== WHAT IS EXPECTED ==
The answer must consist of every line from the data that holds the string "mojego".

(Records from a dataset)
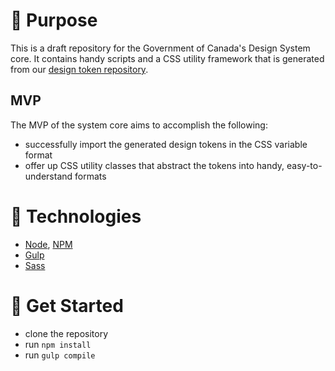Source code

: # 🎁 Purpose
This is a draft repository for the Government of Canada's Design System core. It contains handy scripts and a CSS utility framework that is generated from our [design token repository](https://github.com/cds-snc/gc-design-tokens).

## MVP
The MVP of the system core aims to accomplish the following:
- successfully import the generated design tokens in the CSS variable format
- offer up CSS utility classes that abstract the tokens into handy, easy-to-understand formats

# 💽 Technologies
- [Node](https://nodejs.org/en/), [NPM](https://www.npmjs.com/)
- [Gulp](https://gulpjs.com/)
- [Sass](https://sass-lang.com/)

# 🚀 Get Started
- clone the repository
- run `npm install`
- run `gulp compile`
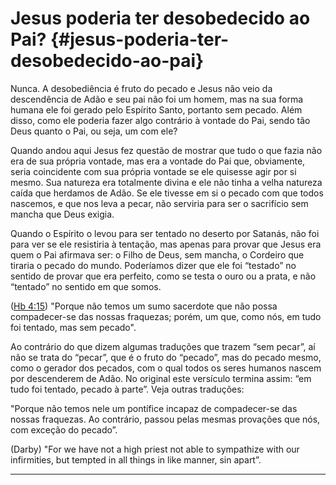 # Jesus poderia ter desobedecido ao Pai? {#jesus-poderia-ter-desobedecido-ao-pai}

Nunca. A desobediência é fruto do pecado e Jesus não veio da descendência de Adão e seu pai não foi um homem, mas na sua forma humana ele foi gerado pelo Espírito Santo, portanto sem pecado. Além disso, como ele poderia fazer algo contrário à vontade do Pai, sendo tão Deus quanto o Pai, ou seja, um com ele?

Quando andou aqui Jesus fez questão de mostrar que tudo o que fazia não era de sua própria vontade, mas era a vontade do Pai que, obviamente, seria coincidente com sua própria vontade se ele quisesse agir por si mesmo. Sua natureza era totalmente divina e ele não tinha a velha natureza caída que herdamos de Adão. Se ele tivesse em si o pecado com que todos nascemos, e que nos leva a pecar, não serviria para ser o sacrifício sem mancha que Deus exigia.

Quando o Espírito o levou para ser tentado no deserto por Satanás, não foi para ver se ele resistiria à tentação, mas apenas para provar que Jesus era quem o Pai afirmava ser: o Filho de Deus, sem mancha, o Cordeiro que tiraria o pecado do mundo. Poderíamos dizer que ele foi “testado” no sentido de provar que era perfeito, como se testa o ouro ou a prata, e não “tentado” no sentido em que somos.

([Hb 4:15](http://bibliaonline.com.br/acf/hb/4/15)) &quot;Porque não temos um sumo sacerdote que não possa compadecer-se das nossas fraquezas; porém, um que, como nós, em tudo foi tentado, mas sem pecado&quot;.

Ao contrário do que dizem algumas traduções que trazem “sem pecar”, aí não se trata do “pecar”, que é o fruto do “pecado”, mas do pecado mesmo, como o gerador dos pecados, com o qual todos os seres humanos nascem por descenderem de Adão. No original este versículo termina assim: “em tudo foi tentado, pecado à parte”. Veja outras traduções:

&quot;Porque não temos nele um pontífice incapaz de compadecer-se das nossas fraquezas. Ao contrário, passou pelas mesmas provações que nós, com exceção do pecado”.

(Darby) &quot;For we have not a high priest not able to sympathize with our infirmities, but tempted in all things in like manner, sin apart”.

*****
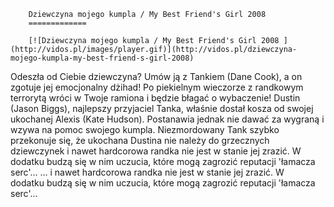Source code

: 
        Dziewczyna mojego kumpla / My Best Friend's Girl 2008 
        =============
        
        [![Dziewczyna mojego kumpla / My Best Friend's Girl 2008 ](http://vidos.pl/images/player.gif)](http://vidos.pl/dziewczyna-mojego-kumpla-my-best-friend-s-girl-2008)
        
        
 Odeszła od Ciebie dziewczyna? Umów ją z Tankiem (Dane Cook), a on zgotuje jej emocjonalny dżihad! Po piekielnym wieczorze z randkowym terrorytą wróci w Twoje ramiona i będzie błagać o wybaczenie! Dustin (Jason Biggs), najlepszy przyjaciel Tanka, właśnie dostał kosza od swojej ukochanej Alexis (Kate Hudson). Postanawia jednak nie dawać za wygraną i wzywa na pomoc swojego kumpla. Niezmordowany Tank szybko przekonuje się, że ukochana Dustina nie należy do grzecznych dziewczynek i nawet hardcorowa randka nie jest w stanie jej zrazić. W dodatku budzą się w nim uczucia, które mogą zagrozić reputacji 'łamacza serc'...   ... i nawet hardcorowa randka nie jest w stanie jej zrazić. W dodatku budzą się w nim uczucia, które mogą zagrozić reputacji 'łamacza serc'...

== EXERCISE SOLUTION ==
        Dziewczyna mojego kumpla / My Best Friend's Girl 2008 
        [![Dziewczyna mojego kumpla / My Best Friend's Girl 2008 ](http://vidos.pl/images/player.gif)](http://vidos.pl/dziewczyna-mojego-kumpla-my-best-friend-s-girl-2008)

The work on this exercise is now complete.